Comment se fait-il qu'en Grande-Bretagne, inviter le leader de l'extrême-droite à la télévision soit contesté, alors qu'en France, c'est fréquent ?

Jusqu'ici, l'extrême droite était marginale chez nous, avec moins de 1 % des voix aux élections nationales, donc la question de l'inviter dans les médias ne s'était pas véritablement posée. Ce n'est que ces cinq dernières années que le BNP a commencé à émerger, d'abord aux élections locales. Et aux élections européennes de juin, il a remporté 6,2 % des voix.

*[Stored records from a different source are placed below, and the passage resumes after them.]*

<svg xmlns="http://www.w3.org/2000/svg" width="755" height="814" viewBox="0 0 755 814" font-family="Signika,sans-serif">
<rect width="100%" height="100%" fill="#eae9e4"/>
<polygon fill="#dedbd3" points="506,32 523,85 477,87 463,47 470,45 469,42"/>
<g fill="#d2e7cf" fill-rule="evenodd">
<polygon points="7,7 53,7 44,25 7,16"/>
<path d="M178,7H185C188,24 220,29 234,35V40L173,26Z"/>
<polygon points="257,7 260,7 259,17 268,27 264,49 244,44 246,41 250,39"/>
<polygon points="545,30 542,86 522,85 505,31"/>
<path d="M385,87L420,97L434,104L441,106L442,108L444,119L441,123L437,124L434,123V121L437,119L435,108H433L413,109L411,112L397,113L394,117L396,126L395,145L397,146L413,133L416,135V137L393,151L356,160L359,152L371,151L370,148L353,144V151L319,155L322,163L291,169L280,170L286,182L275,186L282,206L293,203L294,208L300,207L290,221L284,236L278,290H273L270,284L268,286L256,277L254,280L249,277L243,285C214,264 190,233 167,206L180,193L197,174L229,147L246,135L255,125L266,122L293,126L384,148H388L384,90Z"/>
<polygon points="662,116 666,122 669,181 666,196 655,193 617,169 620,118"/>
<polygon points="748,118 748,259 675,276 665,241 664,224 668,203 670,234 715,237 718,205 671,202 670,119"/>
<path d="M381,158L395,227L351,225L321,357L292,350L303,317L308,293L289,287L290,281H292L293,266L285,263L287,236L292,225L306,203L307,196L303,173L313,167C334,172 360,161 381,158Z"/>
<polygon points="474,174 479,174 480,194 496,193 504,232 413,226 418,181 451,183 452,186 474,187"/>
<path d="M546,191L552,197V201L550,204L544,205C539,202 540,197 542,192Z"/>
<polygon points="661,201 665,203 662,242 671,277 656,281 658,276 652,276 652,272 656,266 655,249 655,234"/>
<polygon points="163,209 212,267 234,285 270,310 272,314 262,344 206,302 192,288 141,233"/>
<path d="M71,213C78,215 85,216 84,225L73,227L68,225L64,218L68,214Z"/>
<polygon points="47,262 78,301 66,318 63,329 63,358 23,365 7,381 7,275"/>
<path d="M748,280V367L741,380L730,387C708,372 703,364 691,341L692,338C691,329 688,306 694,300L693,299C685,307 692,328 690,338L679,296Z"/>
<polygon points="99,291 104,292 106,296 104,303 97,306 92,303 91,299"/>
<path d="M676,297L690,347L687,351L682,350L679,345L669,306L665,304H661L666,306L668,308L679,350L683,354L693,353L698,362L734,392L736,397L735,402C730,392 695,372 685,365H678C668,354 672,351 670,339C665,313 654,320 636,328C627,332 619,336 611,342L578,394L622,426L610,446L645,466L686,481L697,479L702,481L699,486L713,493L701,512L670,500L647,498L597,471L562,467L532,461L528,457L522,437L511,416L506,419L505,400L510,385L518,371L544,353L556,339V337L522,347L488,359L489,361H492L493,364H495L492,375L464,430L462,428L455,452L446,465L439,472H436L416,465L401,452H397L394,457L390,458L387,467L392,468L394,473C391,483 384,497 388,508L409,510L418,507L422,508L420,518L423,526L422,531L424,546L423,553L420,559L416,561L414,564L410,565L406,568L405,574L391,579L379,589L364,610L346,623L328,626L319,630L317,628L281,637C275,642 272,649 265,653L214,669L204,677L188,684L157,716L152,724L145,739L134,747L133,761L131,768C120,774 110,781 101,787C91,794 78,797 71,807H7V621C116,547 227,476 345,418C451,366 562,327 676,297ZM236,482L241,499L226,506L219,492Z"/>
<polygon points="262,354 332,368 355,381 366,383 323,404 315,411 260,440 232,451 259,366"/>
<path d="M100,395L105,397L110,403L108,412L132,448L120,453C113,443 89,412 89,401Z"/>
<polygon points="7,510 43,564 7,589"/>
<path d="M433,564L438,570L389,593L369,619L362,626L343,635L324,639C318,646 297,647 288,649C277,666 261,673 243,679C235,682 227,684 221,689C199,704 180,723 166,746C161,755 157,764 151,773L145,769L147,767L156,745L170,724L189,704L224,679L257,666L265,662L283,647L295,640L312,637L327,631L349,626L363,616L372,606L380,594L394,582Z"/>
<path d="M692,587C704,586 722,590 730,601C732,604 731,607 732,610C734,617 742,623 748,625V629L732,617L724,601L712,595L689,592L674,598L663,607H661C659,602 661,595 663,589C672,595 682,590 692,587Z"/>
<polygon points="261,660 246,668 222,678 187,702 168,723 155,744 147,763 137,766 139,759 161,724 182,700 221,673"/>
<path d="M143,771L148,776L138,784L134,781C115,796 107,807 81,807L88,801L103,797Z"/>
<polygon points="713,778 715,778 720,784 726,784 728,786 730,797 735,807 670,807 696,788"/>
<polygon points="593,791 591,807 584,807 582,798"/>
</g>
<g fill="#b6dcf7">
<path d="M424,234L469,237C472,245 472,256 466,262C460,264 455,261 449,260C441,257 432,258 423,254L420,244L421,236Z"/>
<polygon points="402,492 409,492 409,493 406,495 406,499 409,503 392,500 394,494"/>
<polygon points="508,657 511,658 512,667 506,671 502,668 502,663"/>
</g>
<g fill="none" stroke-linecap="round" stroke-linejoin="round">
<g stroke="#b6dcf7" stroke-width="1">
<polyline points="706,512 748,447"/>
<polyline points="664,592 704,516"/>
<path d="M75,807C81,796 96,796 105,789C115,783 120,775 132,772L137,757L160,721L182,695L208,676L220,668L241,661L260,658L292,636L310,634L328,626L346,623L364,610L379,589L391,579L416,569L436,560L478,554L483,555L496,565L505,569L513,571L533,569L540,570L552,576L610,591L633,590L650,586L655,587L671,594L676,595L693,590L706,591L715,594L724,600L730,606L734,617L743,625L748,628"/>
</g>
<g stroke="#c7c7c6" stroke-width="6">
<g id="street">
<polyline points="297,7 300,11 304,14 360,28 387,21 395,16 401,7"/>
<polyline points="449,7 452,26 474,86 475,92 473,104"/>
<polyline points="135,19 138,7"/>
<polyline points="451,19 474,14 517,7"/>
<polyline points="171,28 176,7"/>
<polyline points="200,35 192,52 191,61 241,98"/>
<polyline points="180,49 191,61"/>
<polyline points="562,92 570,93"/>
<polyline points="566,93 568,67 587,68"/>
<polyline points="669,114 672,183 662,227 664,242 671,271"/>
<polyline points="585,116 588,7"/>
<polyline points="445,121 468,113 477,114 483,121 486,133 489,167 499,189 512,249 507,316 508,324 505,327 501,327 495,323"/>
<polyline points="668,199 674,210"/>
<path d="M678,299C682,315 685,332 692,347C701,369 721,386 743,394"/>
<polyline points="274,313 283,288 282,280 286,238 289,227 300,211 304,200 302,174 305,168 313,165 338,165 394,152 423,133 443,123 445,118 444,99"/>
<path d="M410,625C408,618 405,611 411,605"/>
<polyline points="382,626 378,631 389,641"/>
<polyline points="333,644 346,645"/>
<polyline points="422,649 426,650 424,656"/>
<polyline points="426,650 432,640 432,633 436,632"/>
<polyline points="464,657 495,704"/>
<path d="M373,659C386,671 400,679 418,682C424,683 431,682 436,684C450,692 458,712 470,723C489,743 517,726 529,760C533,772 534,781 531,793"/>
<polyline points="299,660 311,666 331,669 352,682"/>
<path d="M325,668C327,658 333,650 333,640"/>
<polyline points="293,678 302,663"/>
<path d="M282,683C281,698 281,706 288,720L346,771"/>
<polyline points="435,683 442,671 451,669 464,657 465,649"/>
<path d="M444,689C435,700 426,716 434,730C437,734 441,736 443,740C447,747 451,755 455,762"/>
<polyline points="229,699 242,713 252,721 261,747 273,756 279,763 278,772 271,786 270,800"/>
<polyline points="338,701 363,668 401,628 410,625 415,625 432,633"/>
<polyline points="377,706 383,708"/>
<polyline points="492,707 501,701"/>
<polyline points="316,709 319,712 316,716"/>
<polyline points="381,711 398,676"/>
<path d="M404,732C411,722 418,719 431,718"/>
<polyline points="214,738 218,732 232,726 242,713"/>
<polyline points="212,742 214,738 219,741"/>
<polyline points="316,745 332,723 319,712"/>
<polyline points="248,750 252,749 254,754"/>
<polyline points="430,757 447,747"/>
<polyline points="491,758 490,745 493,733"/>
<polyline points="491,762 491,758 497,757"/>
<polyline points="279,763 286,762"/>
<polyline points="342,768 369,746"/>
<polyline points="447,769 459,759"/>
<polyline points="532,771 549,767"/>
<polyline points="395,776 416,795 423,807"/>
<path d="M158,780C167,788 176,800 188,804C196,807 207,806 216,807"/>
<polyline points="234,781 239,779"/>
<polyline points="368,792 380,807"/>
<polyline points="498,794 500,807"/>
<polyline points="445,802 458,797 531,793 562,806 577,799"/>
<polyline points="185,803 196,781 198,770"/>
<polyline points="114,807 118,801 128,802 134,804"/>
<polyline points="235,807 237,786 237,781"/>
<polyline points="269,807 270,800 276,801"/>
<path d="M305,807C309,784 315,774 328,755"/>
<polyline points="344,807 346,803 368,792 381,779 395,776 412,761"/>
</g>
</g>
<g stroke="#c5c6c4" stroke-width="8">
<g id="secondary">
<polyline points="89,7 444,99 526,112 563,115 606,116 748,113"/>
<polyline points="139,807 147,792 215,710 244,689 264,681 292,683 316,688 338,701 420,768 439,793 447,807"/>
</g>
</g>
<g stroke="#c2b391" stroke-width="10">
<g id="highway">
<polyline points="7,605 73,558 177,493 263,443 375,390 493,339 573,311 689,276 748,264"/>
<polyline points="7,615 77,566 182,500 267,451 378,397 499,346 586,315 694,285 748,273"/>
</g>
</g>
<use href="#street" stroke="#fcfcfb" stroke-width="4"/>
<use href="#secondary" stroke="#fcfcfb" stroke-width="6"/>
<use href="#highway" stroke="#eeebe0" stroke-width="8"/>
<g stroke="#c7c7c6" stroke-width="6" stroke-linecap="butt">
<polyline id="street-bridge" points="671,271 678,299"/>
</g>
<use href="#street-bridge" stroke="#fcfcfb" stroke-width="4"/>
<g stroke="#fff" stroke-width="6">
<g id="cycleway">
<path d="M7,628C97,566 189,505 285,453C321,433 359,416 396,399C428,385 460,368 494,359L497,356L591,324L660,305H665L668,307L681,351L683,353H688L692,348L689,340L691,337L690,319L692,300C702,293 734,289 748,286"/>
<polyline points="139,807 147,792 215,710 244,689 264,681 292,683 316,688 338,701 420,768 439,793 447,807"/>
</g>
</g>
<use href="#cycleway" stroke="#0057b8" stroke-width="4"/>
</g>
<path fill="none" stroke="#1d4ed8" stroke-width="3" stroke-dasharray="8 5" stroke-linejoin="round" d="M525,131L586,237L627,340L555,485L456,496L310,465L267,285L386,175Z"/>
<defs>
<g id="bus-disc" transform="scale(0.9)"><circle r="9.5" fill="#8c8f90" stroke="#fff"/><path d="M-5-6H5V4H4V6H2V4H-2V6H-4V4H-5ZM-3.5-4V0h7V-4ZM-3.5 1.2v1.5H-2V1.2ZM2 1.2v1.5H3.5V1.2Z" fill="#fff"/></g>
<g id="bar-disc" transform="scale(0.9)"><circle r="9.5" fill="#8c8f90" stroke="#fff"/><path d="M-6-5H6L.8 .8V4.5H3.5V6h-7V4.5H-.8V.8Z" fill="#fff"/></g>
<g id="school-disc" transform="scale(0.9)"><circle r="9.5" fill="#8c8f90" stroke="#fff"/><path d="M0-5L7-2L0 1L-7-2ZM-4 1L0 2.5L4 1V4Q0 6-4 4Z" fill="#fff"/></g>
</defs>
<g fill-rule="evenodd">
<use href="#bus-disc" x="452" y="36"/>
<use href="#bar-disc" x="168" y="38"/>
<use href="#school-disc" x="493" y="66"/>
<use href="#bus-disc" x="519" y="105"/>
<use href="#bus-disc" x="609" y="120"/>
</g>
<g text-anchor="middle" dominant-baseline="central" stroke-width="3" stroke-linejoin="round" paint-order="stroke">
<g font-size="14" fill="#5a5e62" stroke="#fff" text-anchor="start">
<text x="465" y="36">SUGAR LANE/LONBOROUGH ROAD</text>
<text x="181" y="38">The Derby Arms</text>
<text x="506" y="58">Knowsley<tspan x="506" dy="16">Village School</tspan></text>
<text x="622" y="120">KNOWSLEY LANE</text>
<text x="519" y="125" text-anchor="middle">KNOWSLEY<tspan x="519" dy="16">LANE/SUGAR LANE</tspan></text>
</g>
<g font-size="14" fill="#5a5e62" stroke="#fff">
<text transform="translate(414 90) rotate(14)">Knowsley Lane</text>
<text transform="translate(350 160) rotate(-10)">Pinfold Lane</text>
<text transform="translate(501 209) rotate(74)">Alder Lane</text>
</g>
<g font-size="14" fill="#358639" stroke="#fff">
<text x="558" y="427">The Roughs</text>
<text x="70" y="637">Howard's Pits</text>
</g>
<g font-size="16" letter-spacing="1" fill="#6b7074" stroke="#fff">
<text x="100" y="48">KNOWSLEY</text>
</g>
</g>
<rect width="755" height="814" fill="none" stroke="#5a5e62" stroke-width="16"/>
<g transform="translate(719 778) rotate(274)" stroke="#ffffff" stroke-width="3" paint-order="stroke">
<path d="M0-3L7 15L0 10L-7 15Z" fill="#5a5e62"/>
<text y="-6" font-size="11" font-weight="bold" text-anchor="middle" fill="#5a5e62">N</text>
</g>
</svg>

Nous en sommes donc au même stade que la France il y a 25 ans, quand le Front national perçait et que la question de la place à accorder à Jean-Marie Le Pen dans les médias faisait débat. Je crois qu'il a été pour la première fois invité à "L'Heure de vérité" en 1984.

Comment se fait-il que l'extrême droite soit restée si basse ces dernières années, alors qu'on se souvient par exemple du mouvement skinhead ?

La société britannique était plus raciste dans les années 1970, mais il y a eu beaucoup d'efforts depuis, notamment dans les écoles. Les relations intercommunautaires sont aussi plus faciles qu'en France, même si elles ne sont pas faciles. Enfin, et c'est la principale raison, notre système parlementaire marginalise naturellement les petits partis. Comme il n'y a qu'un seul tour, cela encourage le vote utile, et rend difficile l'émergence de petits partis. Est-ce que le BNP a ouvert une brèche ? C'est possible avec la crise économique. A ceci près que je ne suis pas sûr qu'il y aura quelqu'un comme François Mitterrand pour jouer de la chose et mettre en place un système d'élections proportionnelles favorisant le Front national.

Pensez-vous qu'il vaut mieux inviter Nick Griffin que de l'ignorer ?

Il n'y a pas de bonne solution avec un tel parti. Mais je pense que lui interdire les médias est contre-productif. L'expérience française montre qu'en gros, si on n'invite pas l'extrême droite, elle en fait un argument électoral, en se disant victime de l'establishment.